### WHAT TO DO
Lines before the one containing "hfov_deg: 73.2" are excluded; print that line and every line after it through the end of the material below, exactly.

### SUPPLIED MATERIAL
+++++
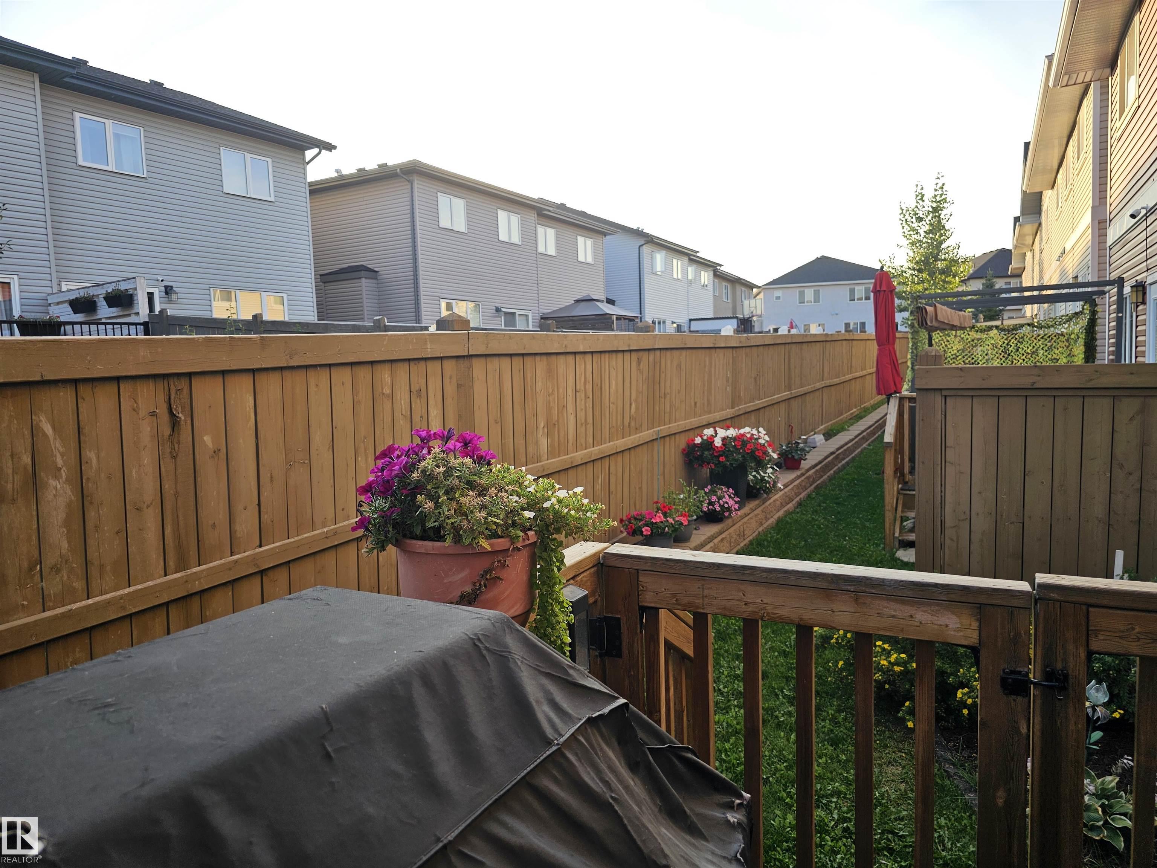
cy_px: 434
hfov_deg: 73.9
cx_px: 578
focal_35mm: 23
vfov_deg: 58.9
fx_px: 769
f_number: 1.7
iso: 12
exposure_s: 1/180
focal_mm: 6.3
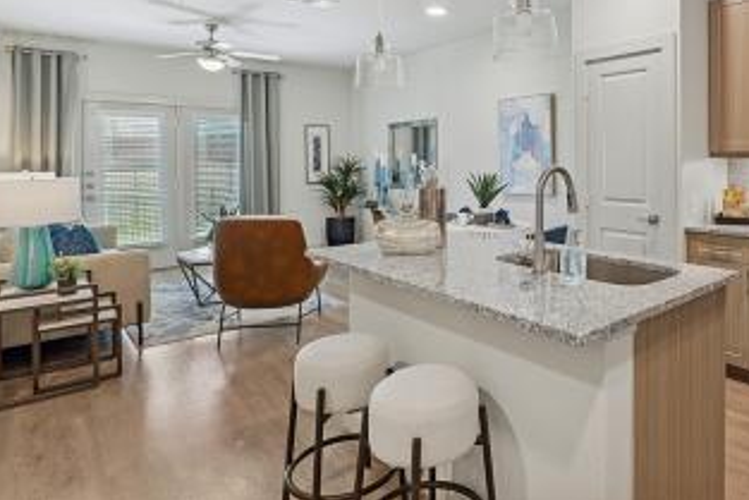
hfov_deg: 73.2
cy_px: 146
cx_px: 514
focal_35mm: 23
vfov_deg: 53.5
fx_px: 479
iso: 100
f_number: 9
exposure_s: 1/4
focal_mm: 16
+++++
### PROBLEM SOLUTION
hfov_deg: 73.2
cy_px: 146
cx_px: 514
focal_35mm: 23
vfov_deg: 53.5
fx_px: 479
iso: 100
f_number: 9
exposure_s: 1/4
focal_mm: 16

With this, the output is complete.